When I entered Helen’s office and saw her face, I knew we were not going to be talking about Alafair’s encounter with Vidor Perkins. A gold pen, inside a small Ziploc bag, was sitting on top of Helen’s desk blotter. “Recognize that?” she asked.

“Not offhand.”

“Look at it closely.”

I picked up the Ziploc bag and, with two fingers, held it up against the light from the window.

“Can you read the inscription?” she said.

“It says ‘Love to Clete from Alicia.’”

“Who’s Alicia?” she asked.

“Alicia Rosecrans, an FBI agent Clete was involved with in Montana.”

“Involved with?”

“They were an item for a while. What’s the big deal about the pen?”

“A pool cleaner found it at the bottom of Herman Stanga’s swimming pool this morning.”

“What’s the pool cleaner doing at the house of a dead man?”

“Stanga had paid three months in advance for the service. Why is the first thing out of your mouth a question about the maintenance man rather than how the pen got in Stanga’s swimming pool?”

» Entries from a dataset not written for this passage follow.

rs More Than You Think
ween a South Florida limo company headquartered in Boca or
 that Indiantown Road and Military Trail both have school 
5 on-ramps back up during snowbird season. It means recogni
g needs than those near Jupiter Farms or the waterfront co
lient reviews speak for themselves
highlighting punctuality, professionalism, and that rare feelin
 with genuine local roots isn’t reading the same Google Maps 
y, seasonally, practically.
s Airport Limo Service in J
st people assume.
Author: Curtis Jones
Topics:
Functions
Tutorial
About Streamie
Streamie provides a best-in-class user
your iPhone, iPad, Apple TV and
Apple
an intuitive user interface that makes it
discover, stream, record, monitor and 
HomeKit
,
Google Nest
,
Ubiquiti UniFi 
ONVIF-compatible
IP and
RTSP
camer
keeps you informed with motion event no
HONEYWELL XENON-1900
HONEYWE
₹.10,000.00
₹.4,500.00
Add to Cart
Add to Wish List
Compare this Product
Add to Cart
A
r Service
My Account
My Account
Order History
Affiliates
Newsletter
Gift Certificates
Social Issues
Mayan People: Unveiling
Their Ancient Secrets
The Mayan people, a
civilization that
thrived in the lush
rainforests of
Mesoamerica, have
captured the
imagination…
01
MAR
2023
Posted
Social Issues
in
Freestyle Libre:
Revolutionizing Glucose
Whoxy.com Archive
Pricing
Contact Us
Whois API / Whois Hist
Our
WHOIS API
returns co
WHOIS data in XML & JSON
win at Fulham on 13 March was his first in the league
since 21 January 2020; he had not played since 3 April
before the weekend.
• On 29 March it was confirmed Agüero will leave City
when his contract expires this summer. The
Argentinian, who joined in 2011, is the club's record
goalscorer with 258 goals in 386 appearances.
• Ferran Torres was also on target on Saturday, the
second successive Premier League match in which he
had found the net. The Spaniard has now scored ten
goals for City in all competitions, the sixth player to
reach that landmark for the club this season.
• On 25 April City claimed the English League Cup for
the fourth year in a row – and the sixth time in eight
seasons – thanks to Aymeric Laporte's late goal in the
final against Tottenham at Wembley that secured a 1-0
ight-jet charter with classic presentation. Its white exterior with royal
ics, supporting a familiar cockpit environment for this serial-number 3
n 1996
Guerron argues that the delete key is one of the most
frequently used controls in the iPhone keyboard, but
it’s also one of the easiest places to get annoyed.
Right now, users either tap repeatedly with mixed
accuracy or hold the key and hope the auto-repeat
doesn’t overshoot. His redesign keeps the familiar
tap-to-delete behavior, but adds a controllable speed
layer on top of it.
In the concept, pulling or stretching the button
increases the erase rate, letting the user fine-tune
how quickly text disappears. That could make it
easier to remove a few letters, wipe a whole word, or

“Maybe Clete went to see him.”

“I talked with Clete two days after Stanga was murdered. He said he had been by Stanga’s house but had never been on the property. You look a little uncomfortable.”

“Clete wouldn’t shoot somebody in cold blood.”

“By his own admission, he was in a blackout the night Stanga died. He doesn’t know what he did. How is it that you do? Tell me how you acquired this great omniscience, Dave.”